Нивен всхлипнул, будто пытался сдержать рвотный позыв. Я обернулась. Брат прислонился к дереву, обхватив себя руками.

– Не расстраивайся. – Я отвела сосновые ветки, чтобы те не мешали присесть рядом. – Он и так был мертв.

Нивен сглотнул и поднял на меня болезненно-зеленые глаза.

– Я… Я не…

– Ты ничего не сделал. Ну же. – Я тихонько потянула брата за рукав, пока Нивен не сообразил встать.

Хиро за спиной не оказалось, но я услышала движение и пошла на звук в ближайший магазинчик, где наш приятель уже рылся в товарах за прилавком. Замерзший хозяин дремал, опершись на руку, безразличный ко всему.

Нивен, в оцепенении следовавший за мной, старался держаться от продавца подальше. Хиро вынырнул из-за прилавка и поставил на него две керосиновые лампы, затем выудил снизу еще одну и протянул мне.

– Для леди, – объявил он, перегнувшись через столешницу.

Вблизи его глаза, притягательные и пугающие, мерцали смертью.
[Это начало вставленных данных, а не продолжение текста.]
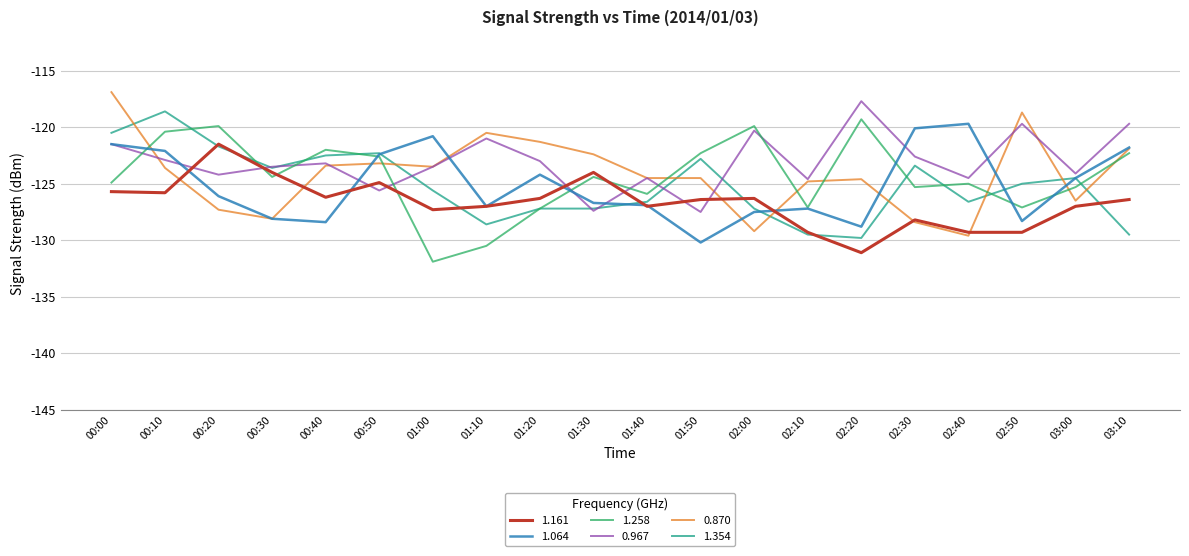

What is the approximate value of 1.161 at 01:10?

-127.0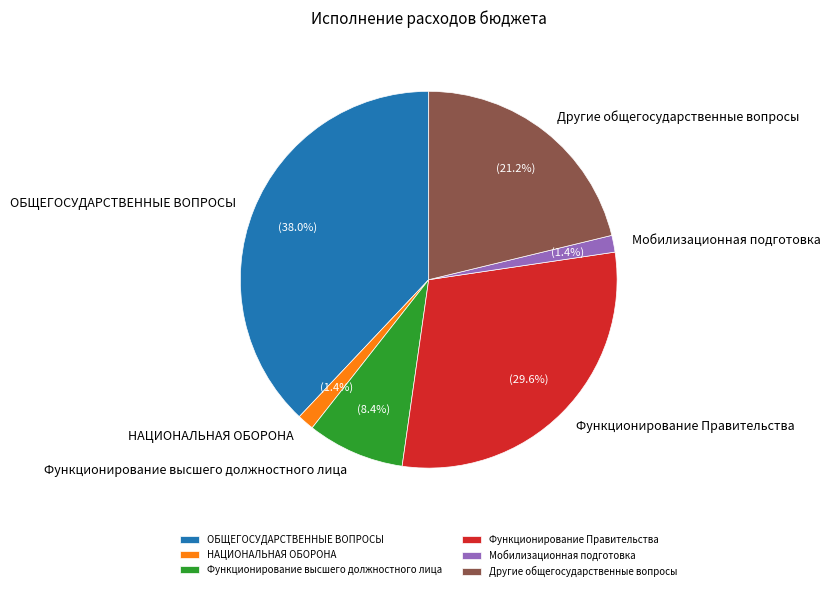

What is the ratio of the value at Другие общегосударственные вопросы to the value at ОБЩЕГОСУДАРСТВЕННЫЕ ВОПРОСЫ?

0.6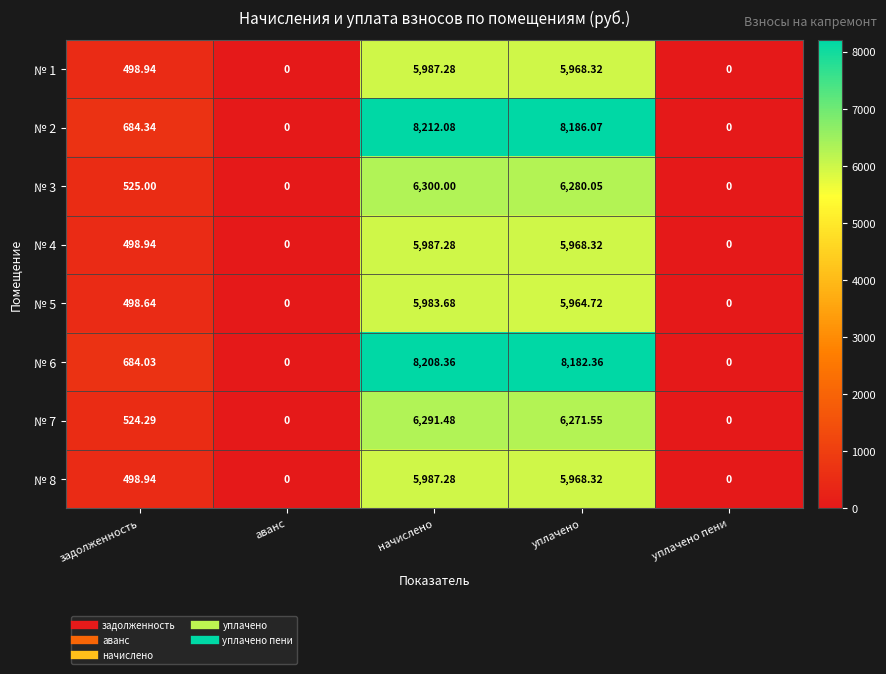

Which category has the highest value in the № 3 series?

начислено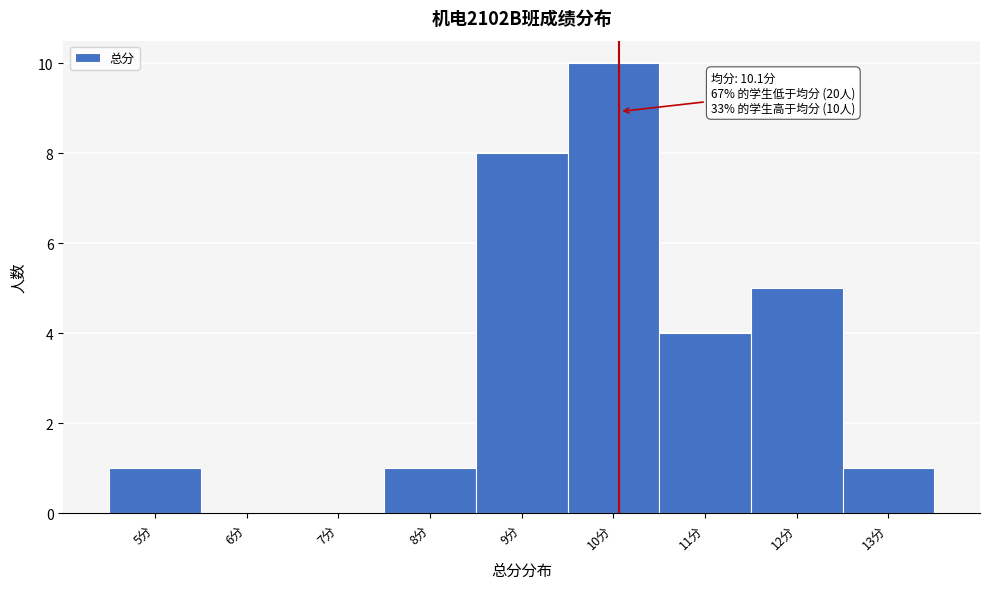

Which range on the x-axis has the tallest bar?

9.5 to 10.5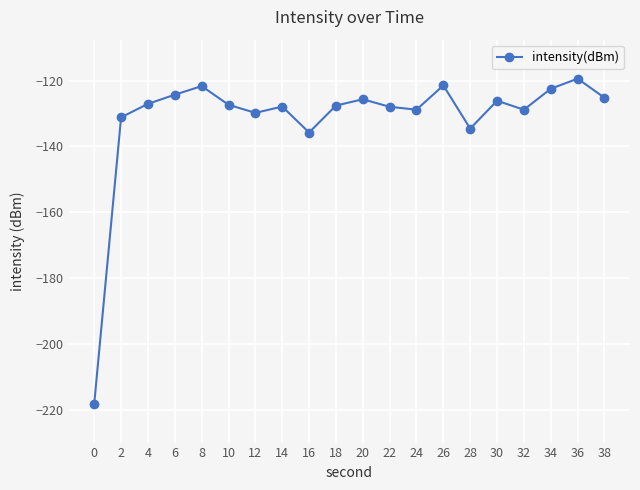

What is the sum of the values at 0 and 38?

-343.3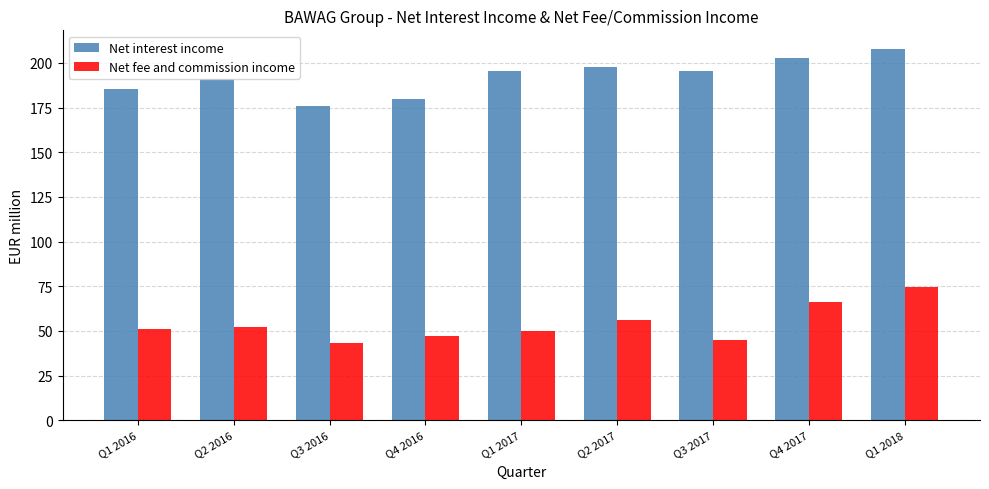

What is the approximate value of Net fee and commission income at Q3 2016?

43.1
Чем дольше я смотрела на него, тем сильнее билось сердце и краснело лицо. Было ли это то самое увлечение, о котором писали люди? Я читала любовные стихи Теннисона с научным любопытством, не в силах постичь концепцию чувства и не зная, способны ли мы вообще на подобное. Теннисон писал о любви и смерти как о противоположностях: смерть – темная, но мимолетная тень, а любовь – вечный свет. Конечно, такие, как я, создания не умели любить. Даже сейчас оставалось неясно, действительно ли меня влечет к Хиро или это просто сильная тяга смерти внутри него?

Я взглянула на лампу и отвернулась.

– Мародерствуешь?

Хиро снова нырнул под прилавок и появился с коробками спичек в обеих руках.

– Людям это больше не понадобится, – фыркнул он.

– Тебе смешно? – воскликнул Нивен. – Вся деревня мертва!

Усмешка на лице Хиро увяла. Он вздохнул и выложил на прилавок из карманов несколько коробков спичек.

– Я давно живу, Нивен. И видел много мертвых людей. Близких людей. Жизнь которых имела для меня большое значение.

– То есть жизнь этих людей значения не имеет? Как ты…

– А этих я не знал. – Хиро так хлопнул по прилавку, что несколько коробков упали на пол.

Нивен вздрогнул, свет над головой зажужжал.

– Я говорил, что меня вырастили люди. И куда они, по-твоему, делись?

Глаза духа-рыбака потемнели, как сама смерть, превратились в порталы, ведущие в Ёми прямо через его череп. Что так внезапно вывело его из себя? Свет над головой быстро мигал от гнева Хиро, а тень на стене позади нас становилась все гуще, словно на обои упала клякса черного ила. Эту ли темноту увидел Нивен, когда посмотрел на Хиро? Может, поэтому брат не доверял ему?